Is It Time for the Other 'I' (Infrastructure) in ROI?
Our lives are almost run by 'return on infrastructure,' whether we know it or not.
April 4, 2019
Everyone knows the traditional decoding of the acronym “ROI” is “return on investment,” and anyone who’s tried to get a project approved knows that’s important. For technology planners, though, there’s an alternate decoding of the “I” in “ROI” that we need to think about: “infrastructure.” Whether you’re building data centers, clouds, or networks, return on infrastructure should be an early focus of your planning, and if it’s not then the traditional ROI may be difficult or impossible to achieve.
Why do we see some industries seeming to embrace automation and networking, applying a big part of their revenue to new technology, while others languish? Do they have smarter management, a better-educated labor pool, or what? Why do some countries offer broadband connectivity at three or four times the speed of others, and at half the price? Better regulations? The answer in both cases is “better economics.”
Return on infrastructure analysis, which I’ll abbreviate here as “RoInf,” is a way of establishing the potential ROI associated with a technology project, computing, or networking. The trouble with ROI is that you can define a project, lay out benefits, get bids, run the numbers, and end up finding out that you’re nowhere near the right answer. Wouldn’t it be nice to be able to decide, before you go to all the trouble of defining project details, whether there’s any hope of getting a favorable ROI? That’s where RoInf comes in.
Let’s start with an automation project in a typical business. The goal is to enhance productivity, right? Then start by asking what productivity is worth, which starts with what’s called the unit value of labor for the various components of your workforce.
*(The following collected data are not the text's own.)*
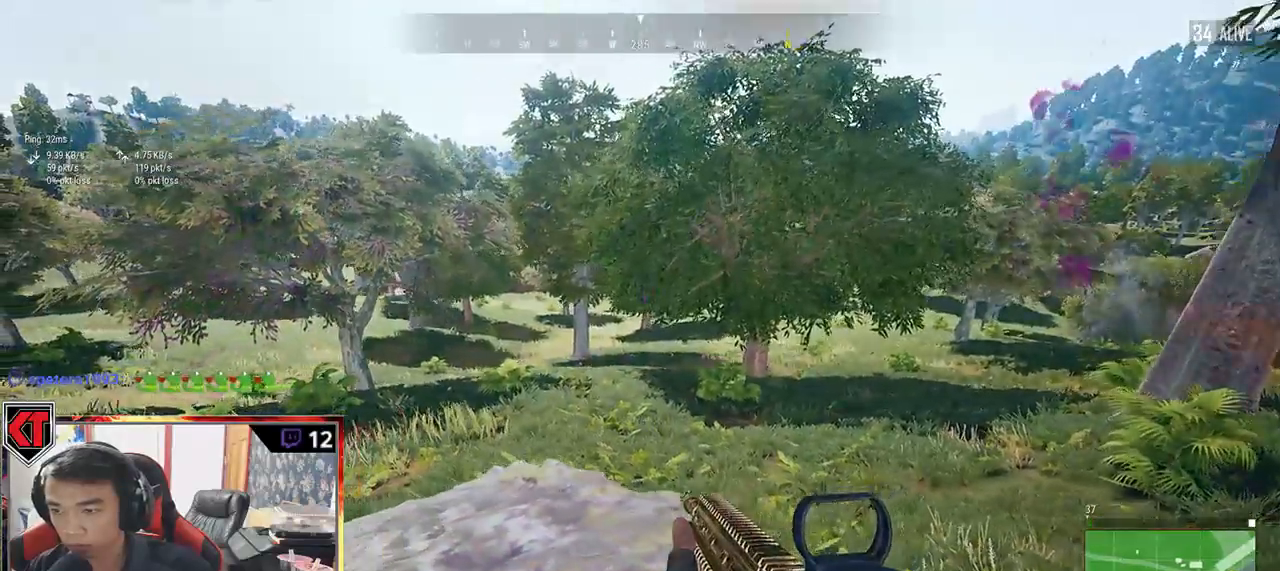
{"keys": ["d", "w"], "mouse": [], "events": [[100, "d", "down"], [134, "w", "up"], [350, "w", "down"]]}
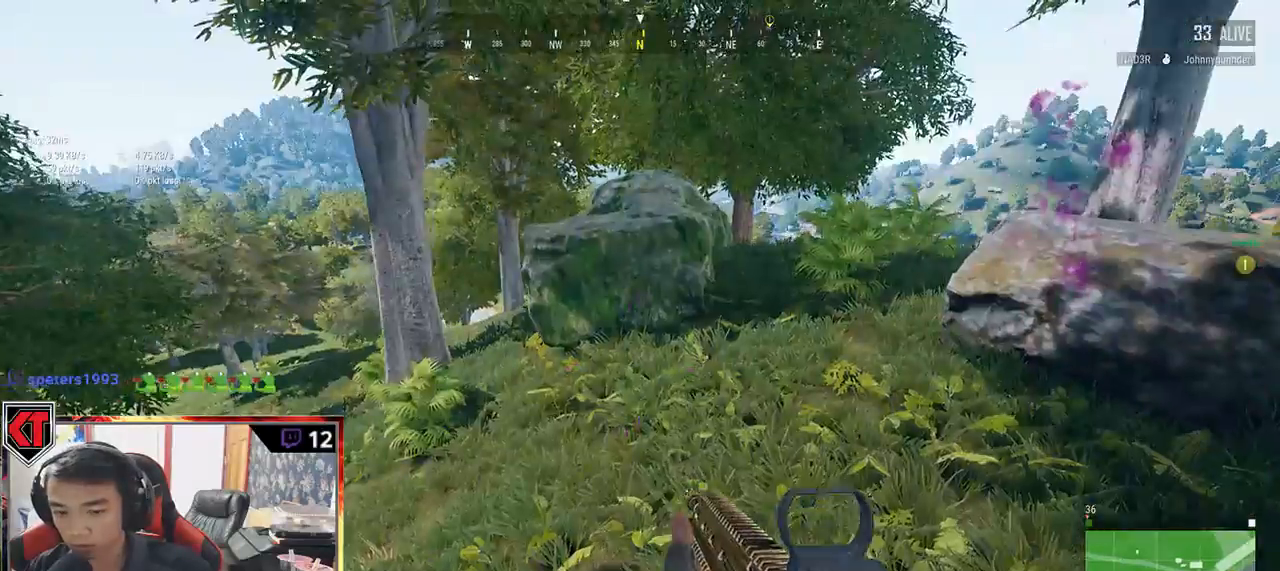
{"keys": ["shift", "w"], "mouse": [], "events": [[67, "shift", "down"], [334, "space", "down"], [467, "d", "up"], [484, "space", "up"]]}
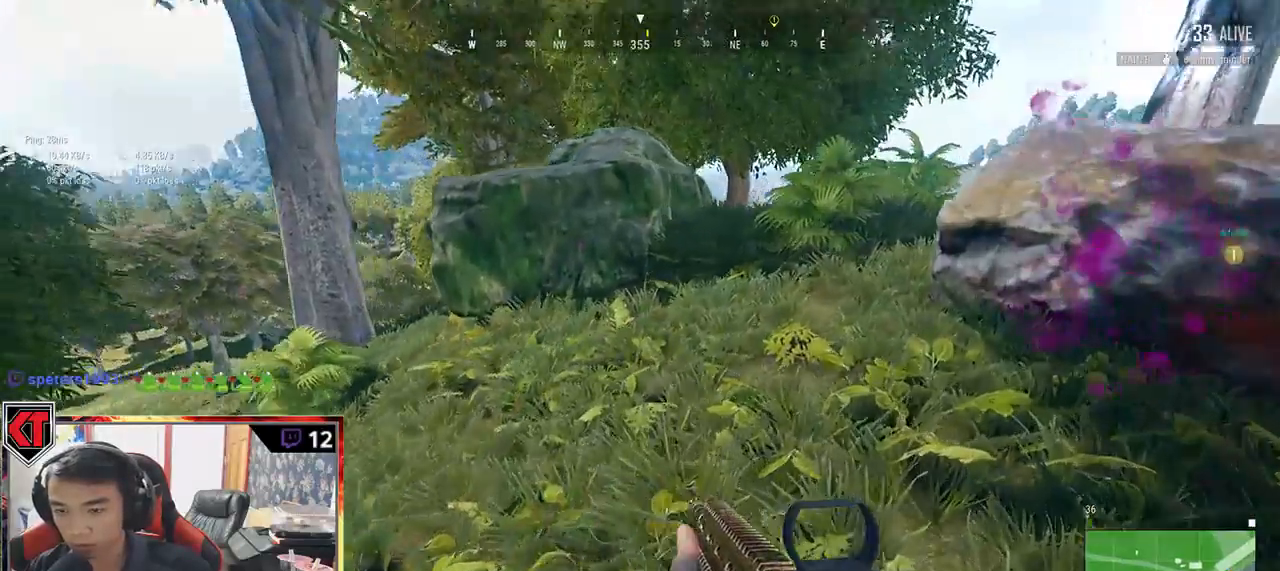
{"keys": ["shift", "w"], "mouse": [], "events": []}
If you can improve productivity for a worker by 10%, the benefit is worth 10% of that worker’s unit value of labor, which is salary, fringe benefits, etc.
Most companies that use RoInf in planning will classify their workers into groups based on a combination of their unit value of labor and the extent to which their job performance is subject to improvement through automation -- call it “empowerability.” Most companies have four broad classes of workers: executive/managerial, professional/technical, clerical, and manual/production.